Il campanello d’allarme, dice Gates, è arrivato dal suo stesso terreno: la programmazione. Claude Code di Anthropic, ha detto al Times, lo ha scioccato. "L'idea che ora queste cose siano in un senso significativo migliori di me è come: che diavolo?"
Tasse, trattati e lavori "riservati agli esseri umani".
Le prescrizioni di Gates sono concrete. Chiede un processo democratico e nuove istituzioni di controllo nazionali e internazionali, modellate sui regimi costruiti per le armi nucleari, l’aviazione e la protezione dello strato di ozono. Propone una tassa simbolica sull’uso dell’intelligenza artificiale e sui robot, sottolineando un’asimmetria nel sistema attuale: l’assunzione di una persona fa scattare le tasse sui salari, mentre l’acquisto di un robot può essere ammortizzato immediatamente, sovvenzionando di fatto l’automazione.
Sostiene inoltre che alcuni lavori, in particolare quello di assistenza, dovrebbero rimanere riservati agli esseri umani, un'idea che definisce "Riservata agli esseri umani".

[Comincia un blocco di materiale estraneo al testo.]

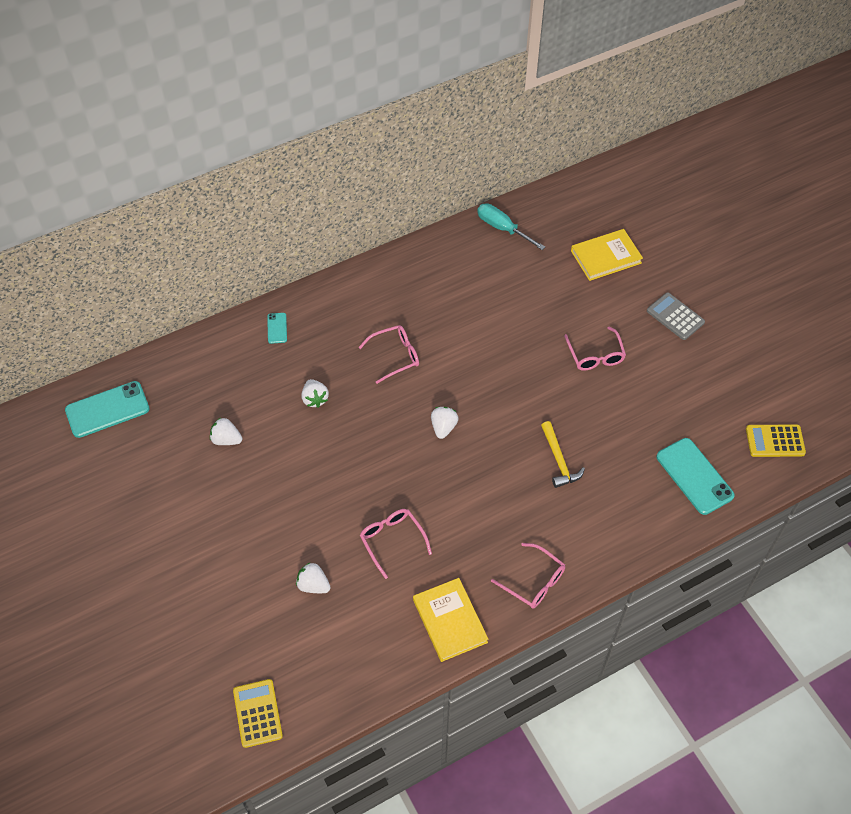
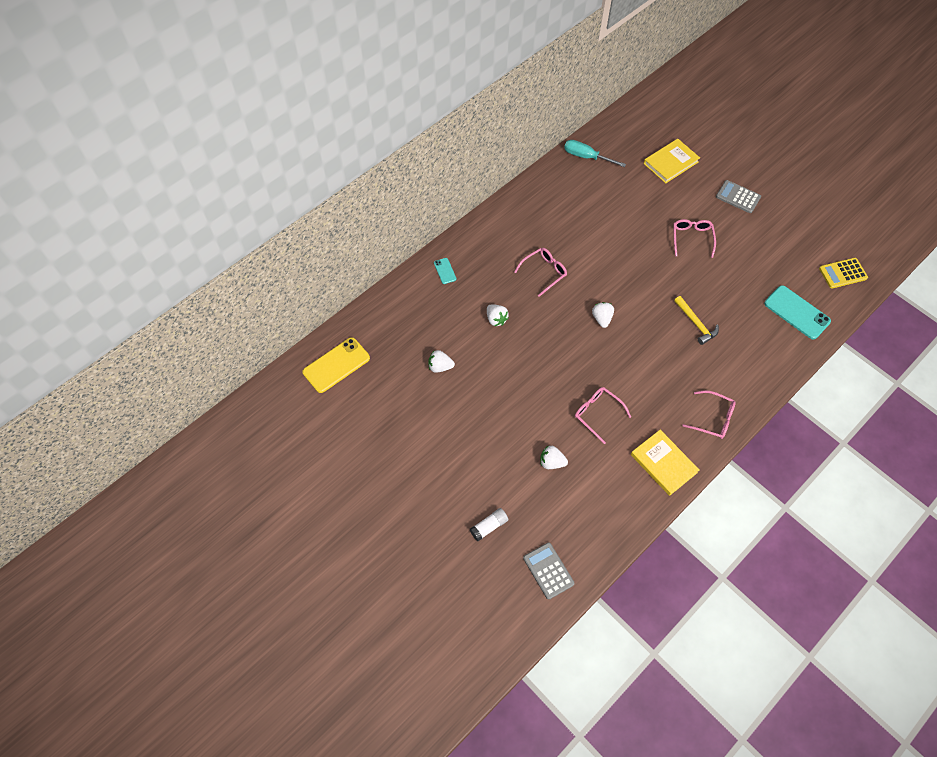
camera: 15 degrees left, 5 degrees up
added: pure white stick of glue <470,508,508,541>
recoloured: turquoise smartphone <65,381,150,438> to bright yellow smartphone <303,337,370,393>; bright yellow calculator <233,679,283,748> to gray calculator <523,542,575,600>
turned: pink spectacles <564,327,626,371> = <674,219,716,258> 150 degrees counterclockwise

Gates ammette apertamente un possibile conflitto di interessi: ha ancora legami finanziari con l’industria tecnologica, anche se afferma che i profitti vanno alla Fondazione Gates. Ed è attento a sottolineare l’enorme vantaggio della tecnologia – nella scienza, nella sanità, nell’agricoltura nei paesi poveri e nell’istruzione – sostenendo solo che tali benefici devono essere garantiti attraverso la politica piuttosto che lasciati alle forze di mercato.
Un tono indurente con molta compagnia
Il cambiamento nella retorica di Gates è netto. Nel 2018 ha descritto l’intelligenza artificiale come un software essenzialmente migliore e non vedeva l’ora di trascorrere vacanze più lunghe. Nel 2022 ha sostenuto che i lavoratori licenziati sarebbero stati assorbiti dall’assistenza agli anziani e all’infanzia. Ancora nel settembre 2024, dubitava che l’intelligenza artificiale avrebbe cambiato radicalmente il problema della disinformazione.
Inoltre non è solo. Il CEO di Anthropic, Dario Amodei, ha messo in guardia contro le armi biologiche generate dall’intelligenza artificiale nel 2024 e ha previsto nel 2025 che fino alla metà dei posti di lavoro d’ufficio entry-level potrebbero scomparire, con una disoccupazione che salirà al 10-20%. Amodei ha anche varato una tassa simbolica. E i ricercatori Gary Marcus e Anka Reuel hanno proposto un’agenzia globale di intelligenza artificiale senza scopo di lucro sul modello dell’Agenzia internazionale per l’energia atomica nel 2023.
La differenza ora è il messaggero: l’uomo che ha trasformato l’industria dei PC in una forza globale ha concluso che questa ondata non segue le vecchie regole – e che aspettare che l’industria si sistemi da sola non è un piano.